2. Die Verfahren der Sicherheitsüberprüfung sind so zu gestalten, dass sie der Feststellung dienen, ob einer Person in Anbetracht ihrer Loyalität, ihrer Vertrauenswürdigkeit und Verlässlichkeit Zugang zu Verschlusssachen gewährt werden kann.
Die Vertragsparteien leisten sich gegenseitig Hilfe in Fragen des Schutzes von Verschlusssachen im Sinne dieses Abkommens sowie bei Fragen von gemeinsamem Sicherheitsinteresse. Die in Artikel 11 bestimmten Stellen führen einvernehmlich vereinbarte, gegenseitige Sicherheitskonsultationen und Besichtigungen durch, um die Wirksamkeit der gemäss den Artikeln 11 und 12 im Rahmen ihrer Zuständigkeit zu treffenden Sicherheitsvorkehrungen zu beurteilen.

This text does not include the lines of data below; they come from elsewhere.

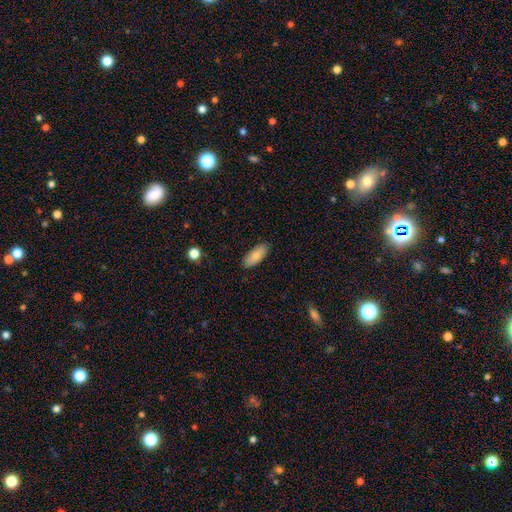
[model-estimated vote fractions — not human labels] Q: Smooth or featured?
A: smooth (82%); runner-up: featured or disk (12%)
Q: How rounded?
A: in between (81%); runner-up: cigar-shaped (17%)
Q: Merging?
A: none (88%); runner-up: minor disturbance (9%)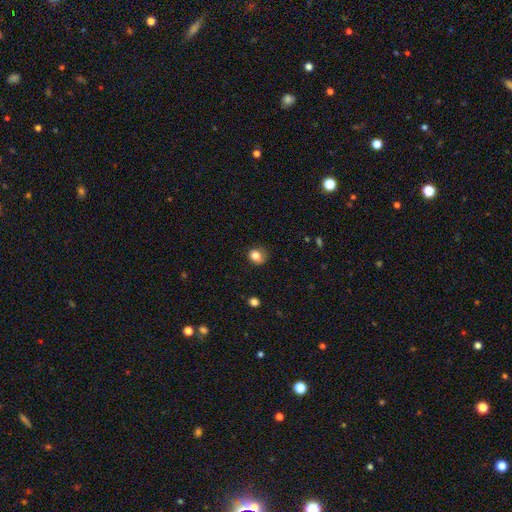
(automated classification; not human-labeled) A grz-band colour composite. It shows a smooth galaxy with no disk features (82%) that is round (72%). Merging: none (67%).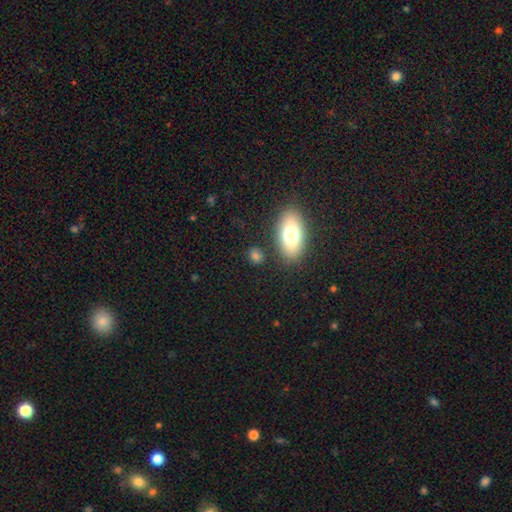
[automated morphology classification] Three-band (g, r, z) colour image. It shows a smooth galaxy with no disk features (76%) that is in between round and cigar-shaped (54%). Merging: none (78%).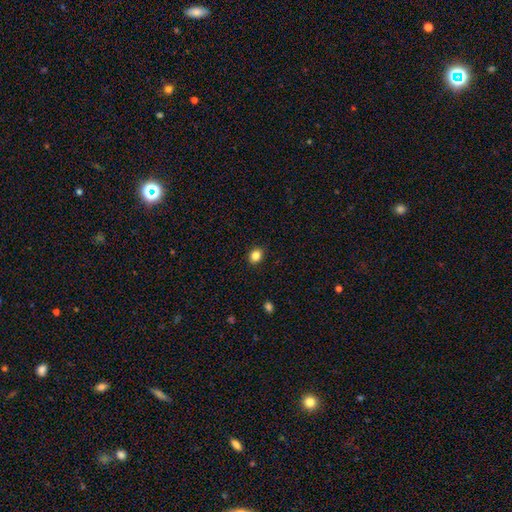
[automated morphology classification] smooth_or_featured: smooth (p=0.85) [alt: star or artifact p=0.11]
how_rounded: round (p=0.54) [alt: in between p=0.45]
merging: none (p=0.90) [alt: minor disturbance p=0.08]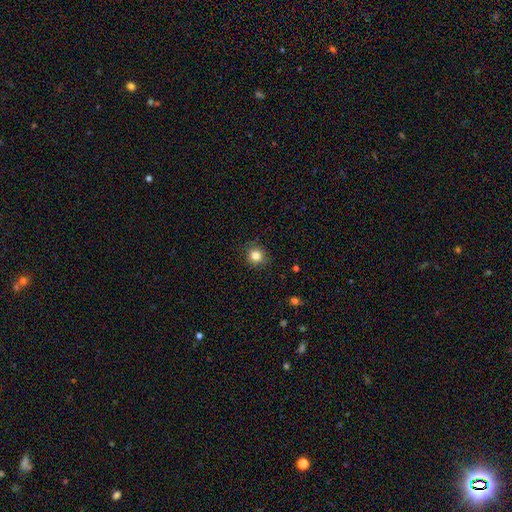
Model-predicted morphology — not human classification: The model was most divided on "smooth or featured": smooth: 83%, star or artifact: 12%, featured or disk: 5%. More confident: how rounded — round (89%); merging — none (89%).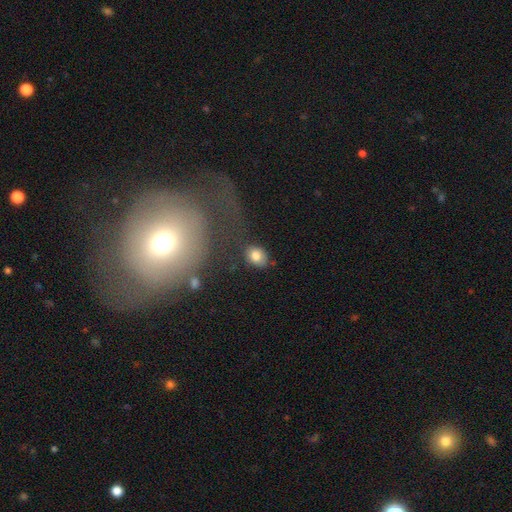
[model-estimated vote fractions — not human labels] Morphology: type=smooth (80%); roundness=in between (60%); merging=none (77%).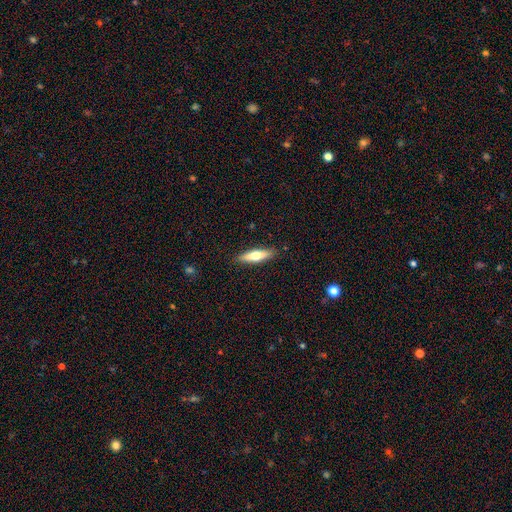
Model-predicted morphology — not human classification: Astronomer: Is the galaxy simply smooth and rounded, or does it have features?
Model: smooth — 57% (runner-up: featured or disk, 38%).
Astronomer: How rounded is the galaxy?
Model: cigar-shaped — 70%.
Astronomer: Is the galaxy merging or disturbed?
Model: none — 89%.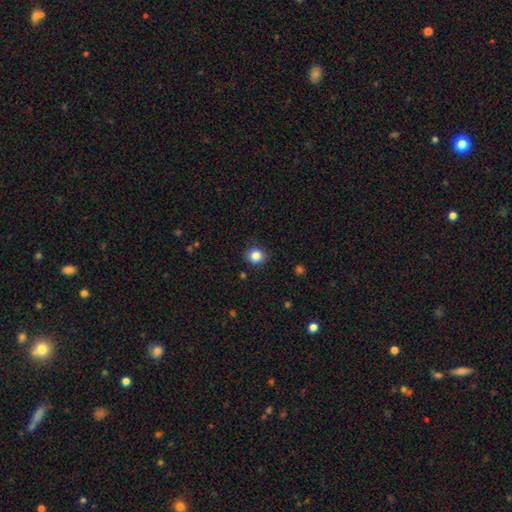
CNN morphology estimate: smooth 86%, star or artifact 10%, featured or disk 4%. Down the decision tree: how rounded — round (85%); merging — none (89%).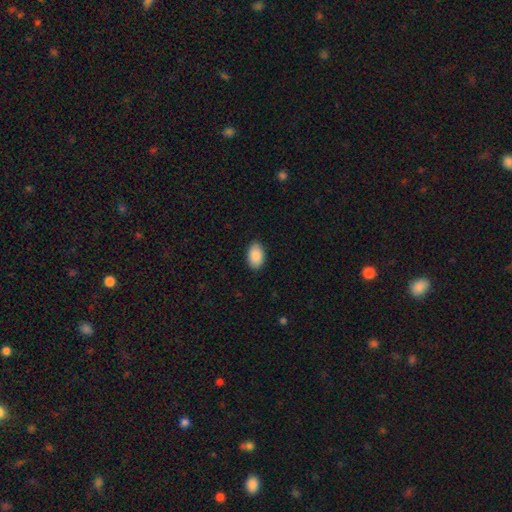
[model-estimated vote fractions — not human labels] Smooth or featured?
  - smooth: 89% *
  - star or artifact: 6%
  - featured or disk: 5%
How rounded?
  - in between: 92% *
  - round: 6%
  - cigar-shaped: 1%
Merging?
  - none: 88% *
  - minor disturbance: 9%
  - major disturbance: 2%
  - merger: 1%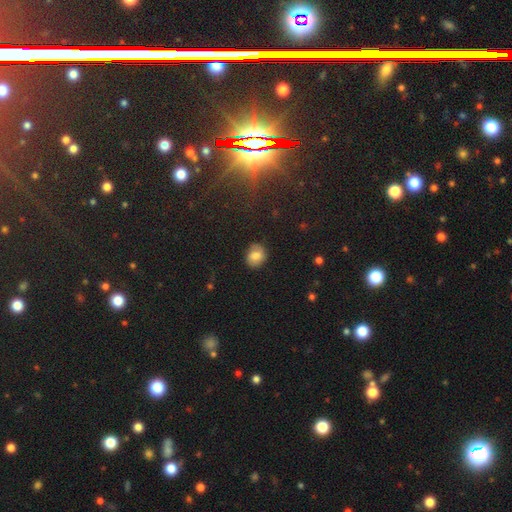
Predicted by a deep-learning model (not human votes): The model was most divided on "how rounded": round: 60%, in between: 39%, cigar-shaped: 1%. More confident: merging — none (82%); smooth or featured — smooth (76%).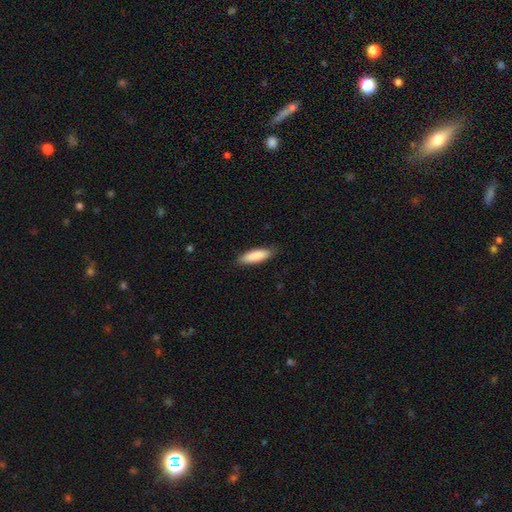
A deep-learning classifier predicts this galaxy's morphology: type=smooth (87%); roundness=cigar-shaped (50%); merging=none (86%).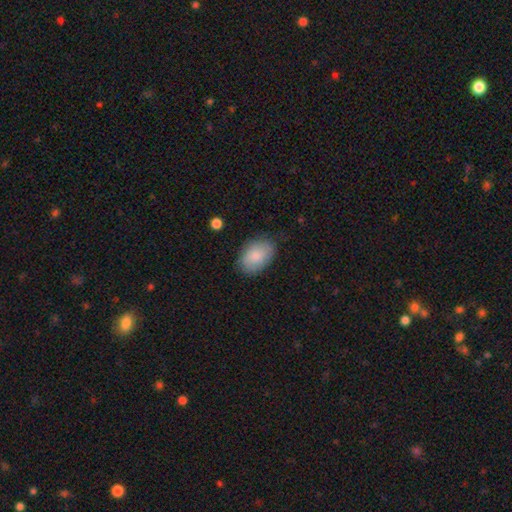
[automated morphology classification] The model was most divided on "merging": none: 79%, minor disturbance: 16%, major disturbance: 4%, merger: 1%. More confident: how rounded — in between (88%); smooth or featured — smooth (83%).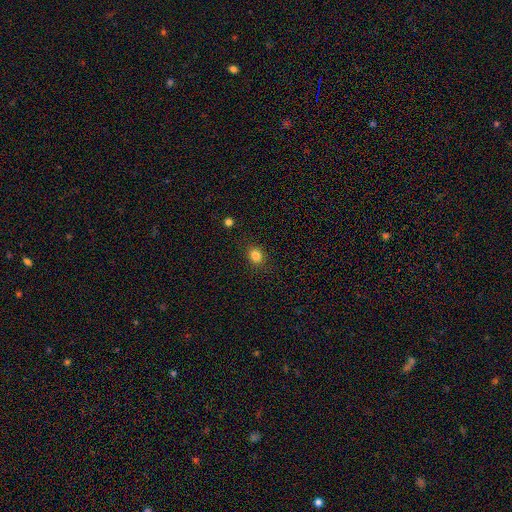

1. Im Sinne dieses Abkommens gilt Folgendes:
- a)
- Für die EU:
Die gesamte Korrespondenz ist an den Rat zu richten, und zwar an folgende Adresse: - Rat der Europäischen Union
Chief Registry Officer
Rue de la Loi/Wetstraat 175
B-1048 Brüssel.- Der Chief Registry Officer des Rates leitet die gesamte Korrespondenz vorbehaltlich des Absatzes 2 an die Mitgliedstaaten und die Europäische Kommission weiter.
- b)
- Für die Schweizerische Eidgenossenschaft:
Die gesamte Korrespondenz ist an den Chief Registry Officer des Eidgenössischen Departements für auswärtige Angelegenheiten zu richten und gegebenenfalls über die Schweizerische Mission bei der Europäischen Union an folgende Adresse weiterzuleiten: - Schweizerische Mission bei der Europäischen Union
Registry Officer
Place du Luxembourg 1
B-1050 Brüssel.
2. Erforderlichenfalls kann die Korrespondenz einer Vertragspartei, die lediglich speziell zuständigen Beamten, Einrichtungen oder Dienststellen dieser Vertragspartei zugänglich ist, aus operativen Gründen an einzelne zuständige Beamte, Einrichtungen oder Dienststellen der anderen Vertragspartei gerichtet werden, die speziell als Empfänger benannt sind, und lediglich diesen zugänglich sein, wobei deren Zuständigkeiten Rechnung zu tragen und nach dem Grundsatz «Kenntnis nur, wenn nötig» zu verfahren ist. Für die EU wird diese Korrespondenz über den Chief Registry Officer des Rates übermittelt. Für die Schweizerische Eidgenossenschaft kann diese Korrespondenz über die Schweizerische Mission bei der Europäischen Union übermittelt werden.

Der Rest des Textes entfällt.